The president suggested his threat has teeth because “any conversation with me is classified” and Bolton’s book, “The Room Where It Happened,” promises to be filled with first-hand accounts of the inner workings of his administration.
“If the book gets out, he’s broken the law, and I would think that he would have criminal problems. I hope so," Trump said during a roundtable event at the White House.
“Very strong criminal problems,” he added for emphasis.
Charles Cooper, Bolton’s lawyer, did not return a request for comment.
Mark Zaid, a veteran national security attorney, disputed Trump’s claim that all his conversations are classified.
“It’s not true as a general rule,” Zaid told the Daily News.
However, Bolton could be in serious trouble if there is in fact classified information in the book, according to Zaid.
“Bolton can be prosecuted. His publisher can be prosecuted. His lawyer can even be prosecuted,” Zaid said, adding that the hawkish Republican could face “criminal and civil penalties” while the government could seize “every dime” he makes off of book sales “into the end of time.”
It’s ultimately up to the courts to determine whether Bolton’s tome contains classified information if he moves ahead with publishing it.
The likely bombshell is expected to hit shelves on June 23.

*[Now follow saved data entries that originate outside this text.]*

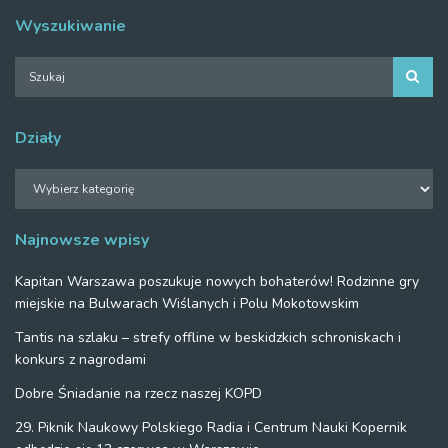
Wyszukiwanie
Działy
Działy
Najnowsze wpisy
Kapitan Warszawa poszukuje nowych bohaterów! Rodzinne gry
miejskie na Bulwarach Wiślanych i Polu Mokotowskim
Tantis na szlaku – strefy offline w beskidzkich schroniskach i
konkurs z nagrodami
Dobre Śniadanie na rzecz naszej KOPD
29. Piknik Naukowy Polskiego Radia i Centrum Nauki Kopernik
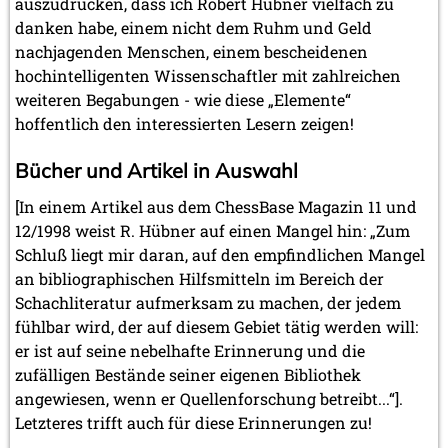
auszudrücken, dass ich Robert Hübner vielfach zu
danken habe, einem nicht dem Ruhm und Geld
nachjagenden Menschen, einem bescheidenen
hochintelligenten Wissenschaftler mit zahlreichen
weiteren Begabungen - wie diese „Elemente“
hoffentlich den interessierten Lesern zeigen!
Bücher und Artikel in Auswahl
[In einem Artikel aus dem ChessBase Magazin 11 und
12/1998 weist R. Hübner auf einen Mangel hin: „Zum
Schluß liegt mir daran, auf den empfindlichen Mangel
an bibliographischen Hilfsmitteln im Bereich der
Schachliteratur aufmerksam zu machen, der jedem
fühlbar wird, der auf diesem Gebiet tätig werden will:
er ist auf seine nebelhafte Erinnerung und die
zufälligen Bestände seiner eigenen Bibliothek
angewiesen, wenn er Quellenforschung betreibt...“].
Letzteres trifft auch für diese Erinnerungen zu!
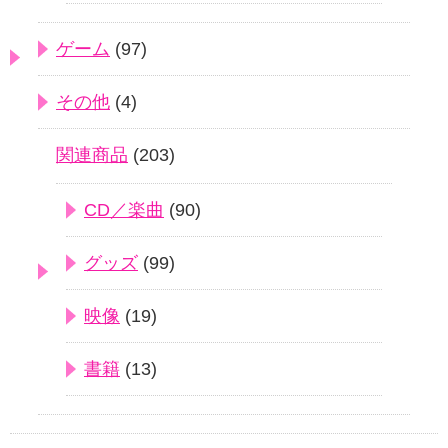
ゲーム
(97)
その他
(4)
関連商品
(203)
CD／楽曲
(90)
グッズ
(99)
映像
(19)
書籍
(13)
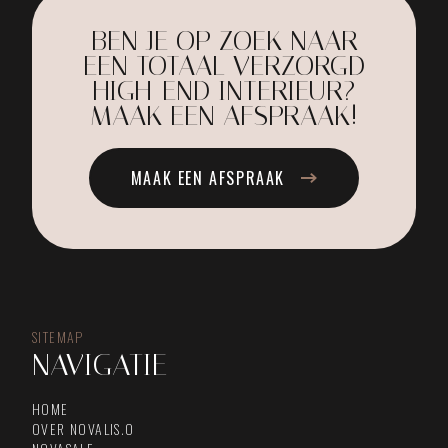
BEN JE OP ZOEK NAAR
EEN TOTAAL VERZORGD
HIGH-END INTERIEUR?
MAAK EEN AFSPRAAK!
MAAK EEN AFSPRAAK
SITEMAP
NAVIGATIE
HOME
OVER NOVALIS.O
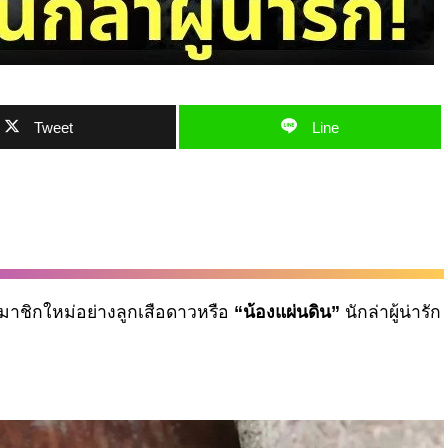
Tweet
Line
มาชิกใหม่อย่างลูกเสือดาวหรือ
“น้องแผ่นดิน”
นักล่าผู้น่ารัก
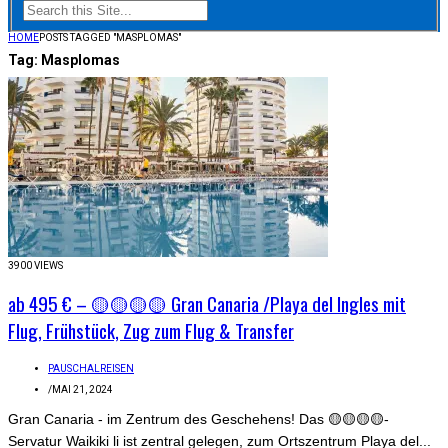
HOME
POSTS TAGGED "MASPLOMAS"
Tag:
Masplomas
3900 VIEWS
ab 495 € – 🟡🟡🟡🟡 Gran Canaria /Playa del Ingles mit
Flug, Frühstück, Zug zum Flug & Transfer
PAUSCHALREISEN
/
MAI 21, 2024
Gran Canaria - im Zentrum des Geschehens! Das 🟡🟡🟡🟡-
Servatur Waikiki li ist zentral gelegen, zum Ortszentrum Playa del...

A press release from last week says it is filled with damning details about Trump, including accusations that his impeachable conduct extended far beyond his Ukraine scandal and permeated his entire foreign policy agenda.
But Attorney General William Barr all but confirmed reports during Monday’s roundtable event that the Justice Department will do Trump’s dirty work and sue to block the book’s release.
“People who come to work in the government and have access to sensitive information ... they have to go through a clearance process before they can publish a book,” Barr said. “We don’t believe that Bolton went through that process, hasn’t completed the process and therefore is in violation of that agreement.”
Cooper contended in a Wall Street Journal op-ed last week that his client went through a four-month classification review with the White House and that Trump is at this point only seeking to stall.
Bolton resigned from the White House in September 2019 after clashing with Trump on a range of national security issues.
Most prominently, Bolton is said to have been infuriated by Trump’s bid to pressure Ukraine’s government last summer into launching investigations of Joe Biden and other Democrats while holding up $391 million in U.S. military aid as leverage — a scandal that resulted in the president’s impeachment.
Despite facing a subpoena, Bolton ultimately refused to testify in the House impeachment inquiry into Trump’s alleged misdeeds.